I’ve been offered free copywriting but know that it will come at a cost of process overhead friction that I’m not willing to take on. Therefore, I’ve chosen simple and fun over drudgery. I don’t mind losing the people who are offended by my display of stupidity. If a person values style over substance, there are plenty of grammatically pure blogs they can go to. I’m happy to filter those folks out of my life. I’ve already been judged by them and failed. For those who value the humor, viewpoint, and content and forgive me my faults I’m all about them.

So thanks for the help. But I’m not stupid. I have a weakness. A minor flaw. We all have them in different areas. In the eight crayons, I’ve been dealt in my crayon box of life, I was not dealt a grammar crayon. Unfortunately for kids growing up like me the lack of that grammar crayon frequently gets’s them labeled as “challenged.”  They may be blessed with creativity, empathy, powerful deductive reasoning, exceptional communications skills, humor, musical, artistic or athletic talent.

Very few of us get more than eight crayons in our box. Yet this spelling crayon is more visible than the fact that you can’t sing. I once had a boss who had no empathy and therefore was a weak leader. Yet he focused on my lack of spelling while missing the fact that his lack of empathy crayon was costing him loyalty and high attrition on his executive team. His investors probably would have liked to switch my empathy crayon with his grammar crayon.  Unfortunately, his lack of empathy drove my lack of spelling talent to another opportunity. I didn’t hang around long enough to trade Crayolas.

The point is, that we all have a set of strengths and weaknesses. You can’t build a baseball team of 9 pitchers, or 9 catchers, or 9 clean up batters. It’s okay that the shortstop can’t throw a curve ball or a 102 mpg fastball with the accuracy of a seal team six sniper. You build a baseball team, a basketball team, an orchestra or a company with different people with different talents. You try to build a company with the 77 color Crayola Deluxe.

I hope our education system has changed since I was a kid because I grew up thinking I was a lazy ignoramus who would never achieve any measure of success.  I don’t know how many people were not as lucky as I and never found out their teachers were wrong. I don’t know how many talented people gave up in frustration. Thankfully I got a little lucky and found a career that valued results over style and form.

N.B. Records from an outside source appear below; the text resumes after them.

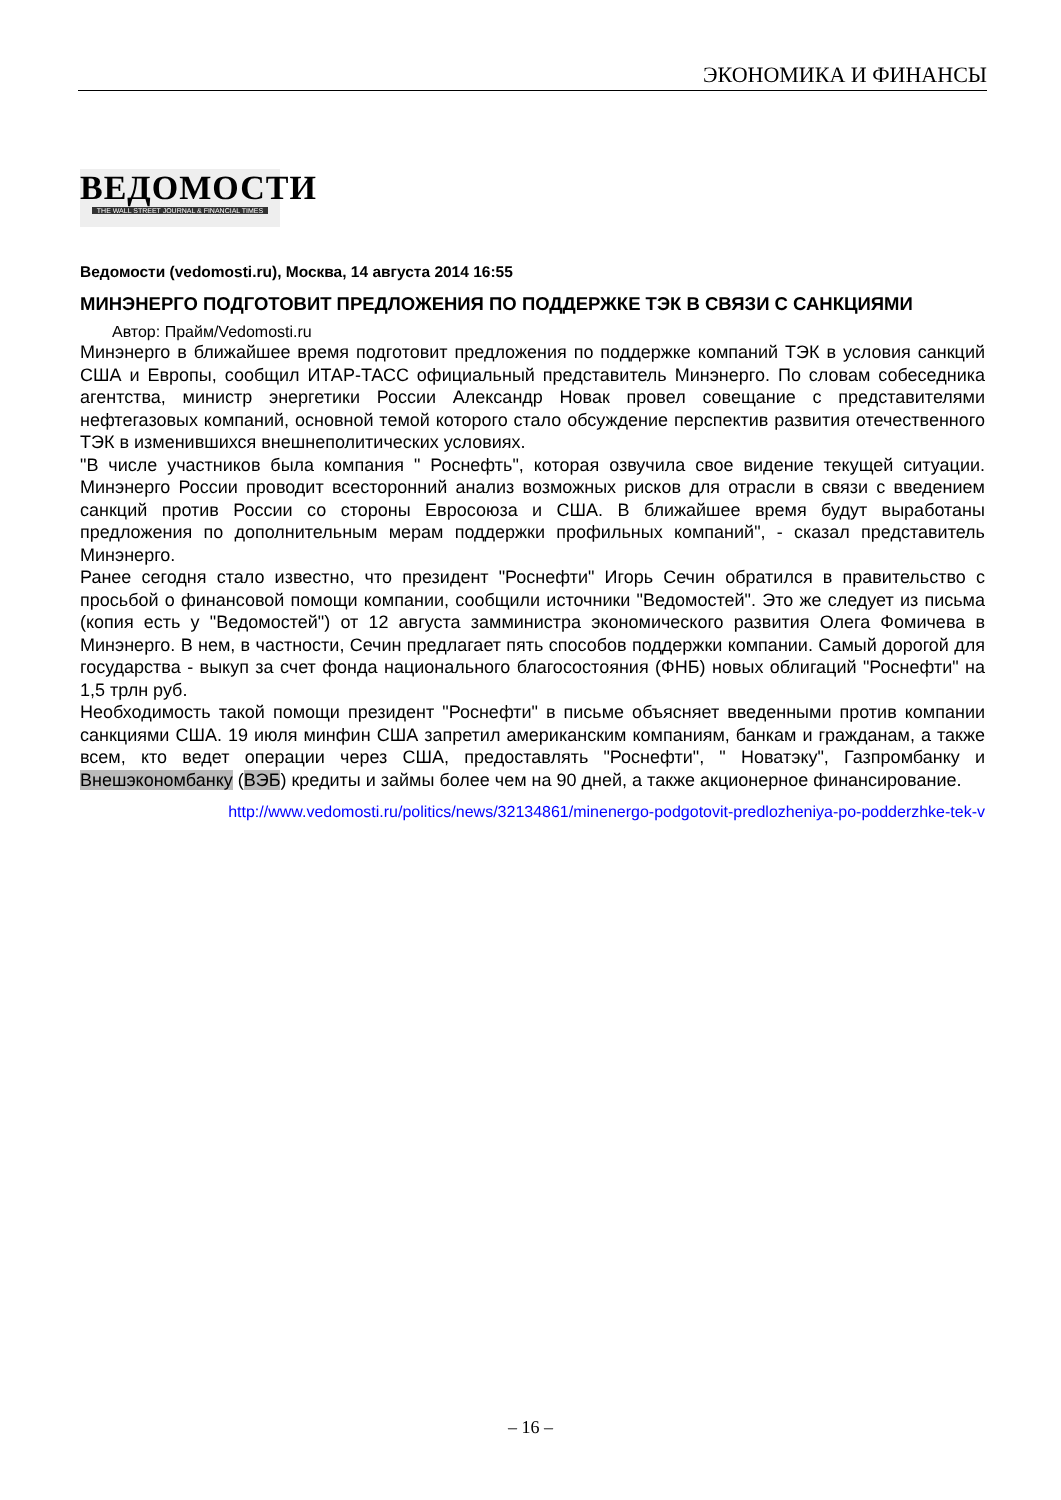ЭКОНОМИКА И ФИНАНСЫ
ВЕДОМОСТИ
THE WALL STREET JOURNAL & FINANCIAL TIMES
Ведомости (vedomosti.ru), Москва, 14 августа 2014 16:55
МИНЭНЕРГО ПОДГОТОВИТ ПРЕДЛОЖЕНИЯ ПО ПОДДЕРЖКЕ ТЭК В СВЯЗИ С САНКЦИЯМИ
Автор: Прайм/Vedomosti.ru
Минэнерго в ближайшее время подготовит предложения по поддержке компаний ТЭК в условия санкций США и Европы, сообщил ИТАР-ТАСС официальный представитель Минэнерго. По словам собеседника агентства, министр энергетики России Александр Новак провел совещание с представителями нефтегазовых компаний, основной темой которого стало обсуждение перспектив развития отечественного ТЭК в изменившихся внешнеполитических условиях.
"В числе участников была компания " Роснефть", которая озвучила свое видение текущей ситуации. Минэнерго России проводит всесторонний анализ возможных рисков для отрасли в связи с введением санкций против России со стороны Евросоюза и США. В ближайшее время будут выработаны предложения по дополнительным мерам поддержки профильных компаний", - сказал представитель Минэнерго.
Ранее сегодня стало известно, что президент "Роснефти" Игорь Сечин обратился в правительство с просьбой о финансовой помощи компании, сообщили источники "Ведомостей". Это же следует из письма (копия есть у "Ведомостей") от 12 августа замминистра экономического развития Олега Фомичева в Минэнерго. В нем, в частности, Сечин предлагает пять способов поддержки компании. Самый дорогой для государства - выкуп за счет фонда национального благосостояния (ФНБ) новых облигаций "Роснефти" на 1,5 трлн руб.
Необходимость такой помощи президент "Роснефти" в письме объясняет введенными против компании санкциями США. 19 июля минфин США запретил американским компаниям, банкам и гражданам, а также всем, кто ведет операции через США, предоставлять "Роснефти", " Новатэку", Газпромбанку и Внешэкономбанку (ВЭБ) кредиты и займы более чем на 90 дней, а также акционерное финансирование.
http://www.vedomosti.ru/politics/news/32134861/minenergo-podgotovit-predlozheniya-po-podderzhke-tek-v
– 16 –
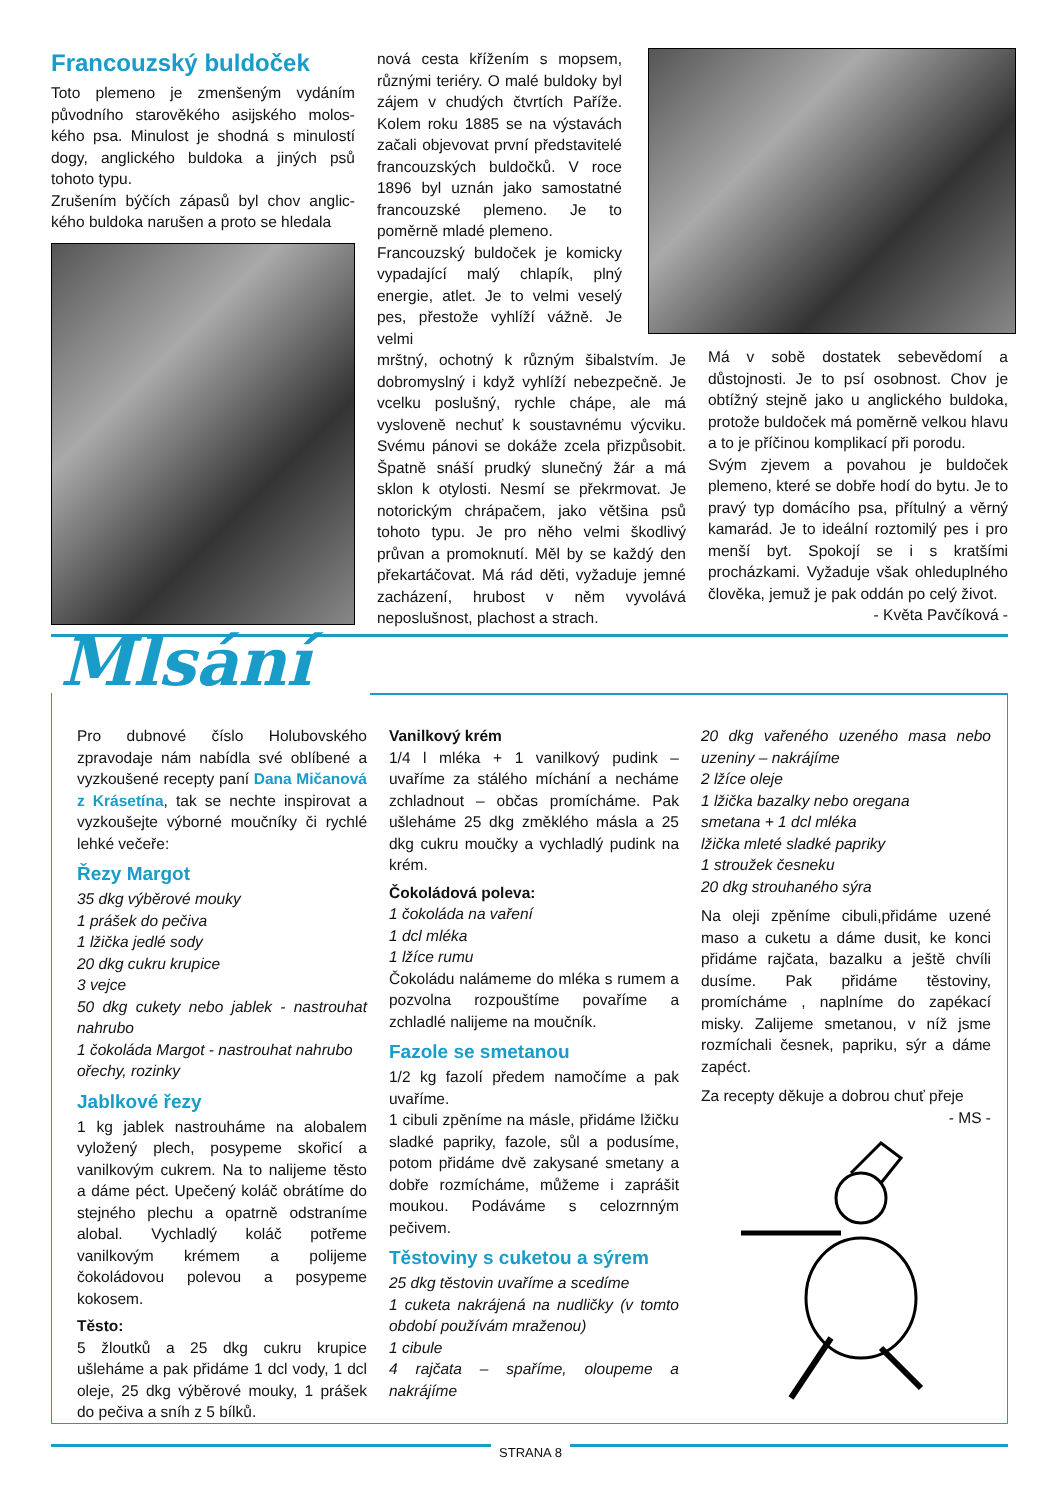Francouzský buldoček
Toto plemeno je zmenšeným vydáním původního starověkého asijského molos­kého psa. Minulost je shodná s minulostí dogy, anglického buldoka a jiných psů tohoto typu.
Zrušením býčích zápasů byl chov anglic­kého buldoka narušen a proto se hledala
nová cesta křížením s mopsem, různými teriéry. O malé buldoky byl zájem v chudých čtvrtích Paříže. Kolem roku 1885 se na výstavách začali objevovat první představitelé francouzských buldočků. V roce 1896 byl uznán jako samostatné francouzské plemeno. Je to poměrně mladé plemeno.
Francouzský buldoček je komicky vypadající malý chlapík, plný energie, atlet. Je to velmi veselý pes, přestože vyhlíží vážně. Je velmi
mrštný, ochotný k různým šibalstvím. Je dobromyslný i když vyhlíží nebezpečně. Je vcelku poslušný, rychle chápe, ale má vysloveně nechuť k soustavnému výcviku. Svému pánovi se dokáže zcela přizpůsobit. Špatně snáší prudký slunečný žár a má sklon k otylosti. Nesmí se překrmovat. Je notorickým chrápačem, jako většina psů tohoto typu. Je pro něho velmi škodlivý průvan a promoknutí. Měl by se každý den překartáčovat. Má rád děti, vyžaduje jemné zacházení, hrubost v něm vyvolává neposlušnost, plachost a strach.
Má v sobě dostatek sebevědomí a důstojnosti. Je to psí osobnost. Chov je obtížný stejně jako u anglického buldoka, protože buldoček má poměrně velkou hlavu a to je příčinou komplikací při porodu.
Svým zjevem a povahou je buldoček plemeno, které se dobře hodí do bytu. Je to pravý typ domácího psa, přítulný a věrný kamarád. Je to ideální roztomilý pes i pro menší byt. Spokojí se i s kratšími procházkami. Vyžaduje však ohleduplného člověka, jemuž je pak oddán po celý život.
- Květa Pavčíková -
Mlsání
Pro dubnové číslo Holubovského zpravodaje nám nabídla své oblíbené a vyzkoušené recepty paní Dana Mičanová z Krásetína, tak se nechte inspirovat a vyzkoušejte výborné moučníky či rychlé lehké večeře:
Řezy Margot
35 dkg výběrové mouky
1 prášek do pečiva
1 lžička jedlé sody
20 dkg cukru krupice
3 vejce
50 dkg cukety nebo jablek - nastrouhat nahrubo
1 čokoláda Margot - nastrouhat nahrubo
ořechy, rozinky
Jablkové řezy
1 kg jablek nastrouháme na alobalem vyložený plech, posypeme skořicí a vanilkovým cukrem. Na to nalijeme těsto a dáme péct. Upečený koláč obrátíme do stejného plechu a opatrně odstraníme alobal. Vychladlý koláč potřeme vanilkovým krémem a polijeme čokoládovou polevou a posypeme kokosem.
Těsto:
5 žloutků a 25 dkg cukru krupice ušleháme a pak přidáme 1 dcl vody, 1 dcl oleje, 25 dkg výběrové mouky, 1 prášek do pečiva a sníh z 5 bílků.
Vanilkový krém
1/4 l mléka + 1 vanilkový pudink – uvaříme za stálého míchání a necháme zchladnout – občas promícháme. Pak ušleháme 25 dkg změklého másla a 25 dkg cukru moučky a vychladlý pudink na krém.
Čokoládová poleva:
1 čokoláda na vaření
1 dcl mléka
1 lžíce rumu
Čokoládu nalámeme do mléka s rumem a pozvolna rozpouštíme povaříme a zchladlé nalijeme na moučník.
Fazole se smetanou
1/2 kg fazolí předem namočíme a pak uvaříme.
1 cibuli zpěníme na másle, přidáme lžičku sladké papriky, fazole, sůl a podusíme, potom přidáme dvě zakysané smetany a dobře rozmícháme, můžeme i zaprášit moukou. Podáváme s celozrnným pečivem.
Těstoviny s cuketou a sýrem
25 dkg těstovin uvaříme a scedíme
1 cuketa nakrájená na nudličky (v tomto období používám mraženou)
1 cibule
4 rajčata – spaříme, oloupeme a nakrájíme
20 dkg vařeného uzeného masa nebo uzeniny – nakrájíme
2 lžíce oleje
1 lžička bazalky nebo oregana
smetana + 1 dcl mléka
lžička mleté sladké papriky
1 stroužek česneku
20 dkg strouhaného sýra
Na oleji zpěníme cibuli,přidáme uzené maso a cuketu a dáme dusit, ke konci přidáme rajčata, bazalku a ještě chvíli dusíme. Pak přidáme těstoviny, promícháme , naplníme do zapékací misky. Zalijeme smetanou, v níž jsme rozmíchali česnek, papriku, sýr a dáme zapéct.
Za recepty děkuje a dobrou chuť přeje
- MS -
STRANA 8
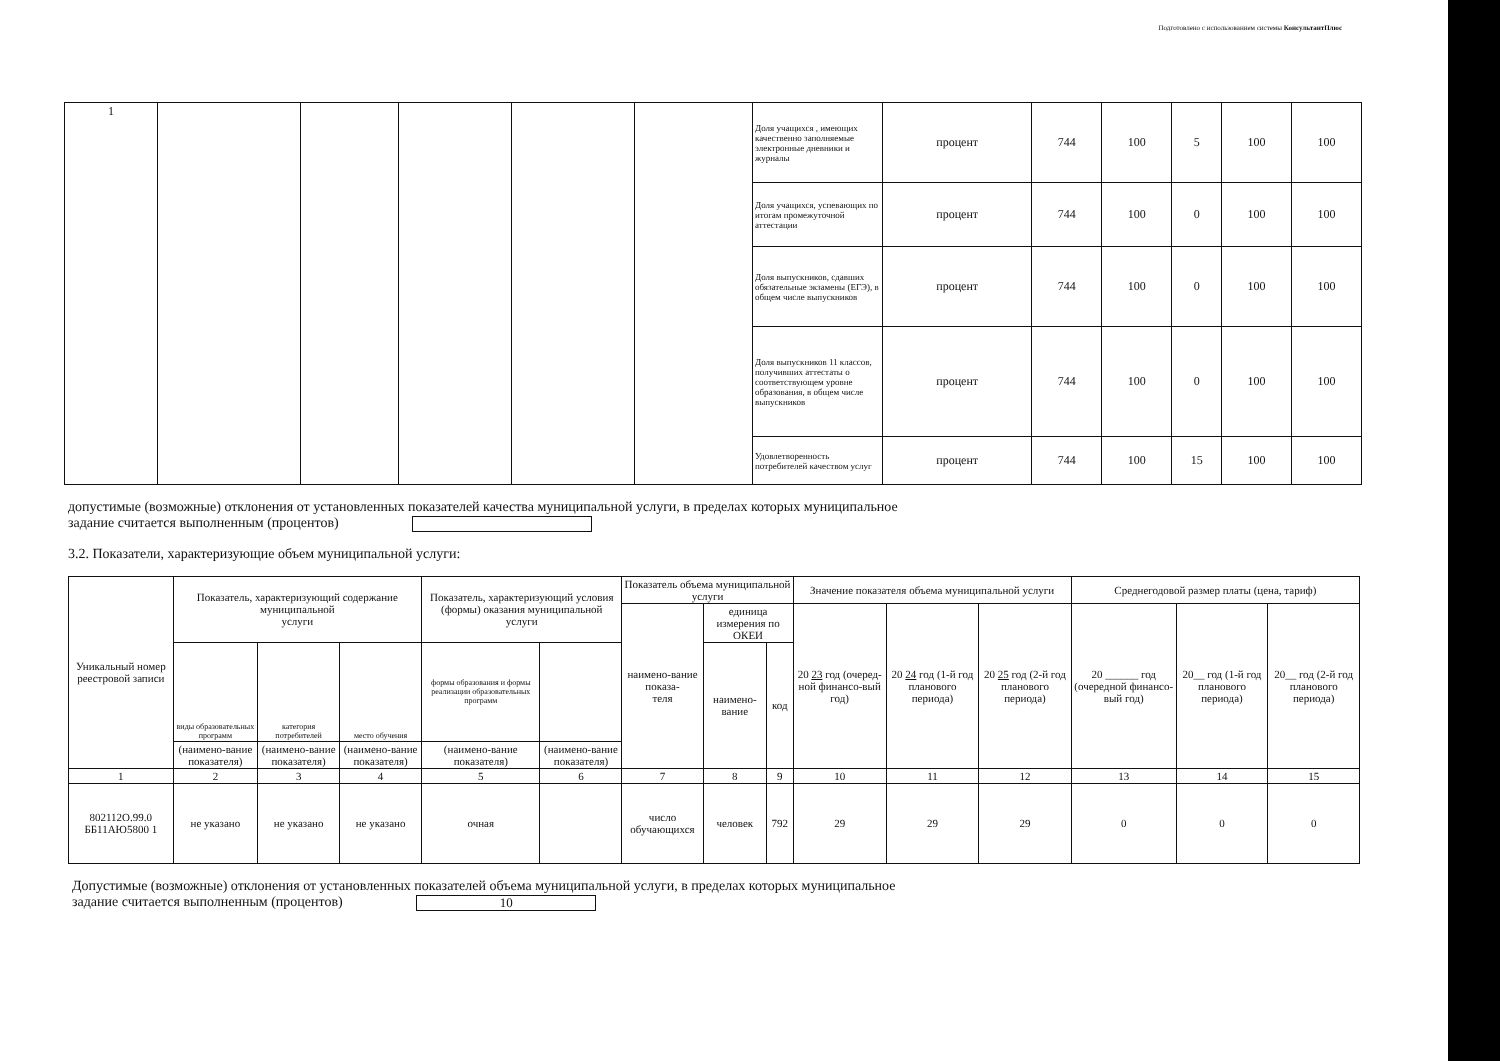Подготовлено с использованием системы КонсультантПлюс
| 1 | | | | | | Доля учащихся , имеющих качественно заполняемые электронные дневники и журналы | процент | 744 | 100 | 5 | 100 | 100 |
| | | | | | | Доля учащихся, успевающих по итогам промежуточной аттестации | процент | 744 | 100 | 0 | 100 | 100 |
| | | | | | | Доля выпускников, сдавших обязательные экзамены (ЕГЭ), в общем числе выпускников | процент | 744 | 100 | 0 | 100 | 100 |
| | | | | | | Доля выпускников 11 классов, получивших аттестаты о соответствующем уровне образования, в общем числе выпускников | процент | 744 | 100 | 0 | 100 | 100 |
| | | | | | | Удовлетворенность потребителей качеством услуг | процент | 744 | 100 | 15 | 100 | 100 |
допустимые (возможные) отклонения от установленных показателей качества муниципальной услуги, в пределах которых муниципальное
задание считается выполненным (процентов)
3.2. Показатели, характеризующие объем муниципальной услуги:
| Уникальный номер реестровой записи | Показатель, характеризующий содержание муниципальной услуги | | | Показатель, характеризующий условия (формы) оказания муниципальной услуги | | Показатель объема муниципальной услуги | | | Значение показателя объема муниципальной услуги | | | Среднегодовой размер платы (цена, тариф) | | |
| --- | --- | --- | --- | --- | --- | --- | --- | --- | --- | --- | --- | --- | --- | --- |
| | | | | | | наимено-вание показа- теля | единица измерения по ОКЕИ | | 20 23 год (очеред-ной финансо-вый год) | 20 24 год (1-й год планового периода) | 20 25 год (2-й год планового периода) | 20 ______ год (очередной финансо-вый год) | 20__ год (1-й год планового периода) | 20__ год (2-й год планового периода) |
| | виды образовательных программ | категория потребителей | место обучения | формы образования и формы реализации образовательных программ | | | наимено- вание | код | | | | | | |
| | (наимено-вание показателя) | (наимено-вание показателя) | (наимено-вание показателя) | (наимено-вание показателя) | (наимено-вание показателя) | | | | | | | | | |
| 1 | 2 | 3 | 4 | 5 | 6 | 7 | 8 | 9 | 10 | 11 | 12 | 13 | 14 | 15 |
| 802112О.99.0 ББ11АЮ5800 1 | не указано | не указано | не указано | очная | | число обучающихся | человек | 792 | 29 | 29 | 29 | 0 | 0 | 0 |
Допустимые (возможные) отклонения от установленных показателей объема муниципальной услуги, в пределах которых муниципальное
задание считается выполненным (процентов) 10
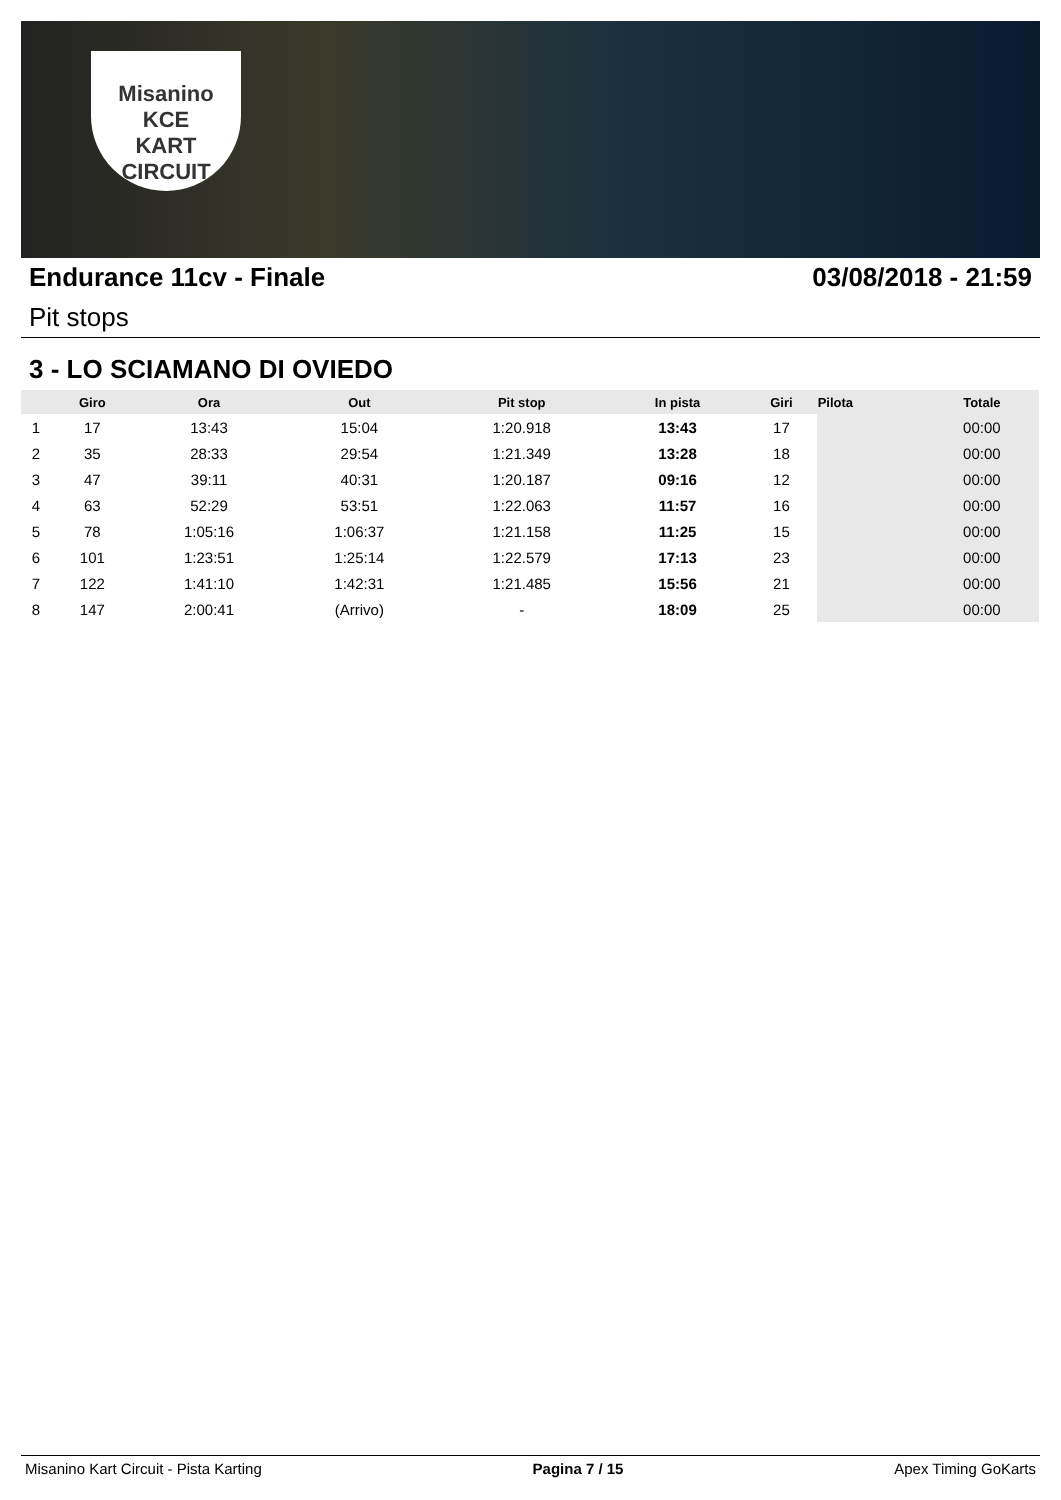Misanino
KCE
KART CIRCUIT
Endurance 11cv - Finale 03/08/2018 - 21:59
Pit stops
3 - LO SCIAMANO DI OVIEDO
| | Giro | Ora | Out | Pit stop | In pista | Giri | Pilota | Totale |
| --- | --- | --- | --- | --- | --- | --- | --- | --- |
| 1 | 17 | 13:43 | 15:04 | 1:20.918 | 13:43 | 17 | | 00:00 |
| 2 | 35 | 28:33 | 29:54 | 1:21.349 | 13:28 | 18 | | 00:00 |
| 3 | 47 | 39:11 | 40:31 | 1:20.187 | 09:16 | 12 | | 00:00 |
| 4 | 63 | 52:29 | 53:51 | 1:22.063 | 11:57 | 16 | | 00:00 |
| 5 | 78 | 1:05:16 | 1:06:37 | 1:21.158 | 11:25 | 15 | | 00:00 |
| 6 | 101 | 1:23:51 | 1:25:14 | 1:22.579 | 17:13 | 23 | | 00:00 |
| 7 | 122 | 1:41:10 | 1:42:31 | 1:21.485 | 15:56 | 21 | | 00:00 |
| 8 | 147 | 2:00:41 | (Arrivo) | - | 18:09 | 25 | | 00:00 |
Misanino Kart Circuit - Pista Karting Pagina 7 / 15 Apex Timing GoKarts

When you’re building a team remember that it’s okay that your second baseman can’t throw a curve ball… it doesn’t mean he can’t play 2nd base and help the team win a championship. I’m an old fart and its, oh excuse me it’s unlikely in my old age that I’m going to become a detail-oriented robotic writer and that’s fine because I don’t as the commenter suggested, “have to.” And if you don’t understand and agree with my point, or if you think my writing is not interesting or offers no value or if you find that my flaws make this blog unusable for you… there are plenty of “thought leaders” with good grammar.  They’ll welcome you as a reader. I’ll miss you!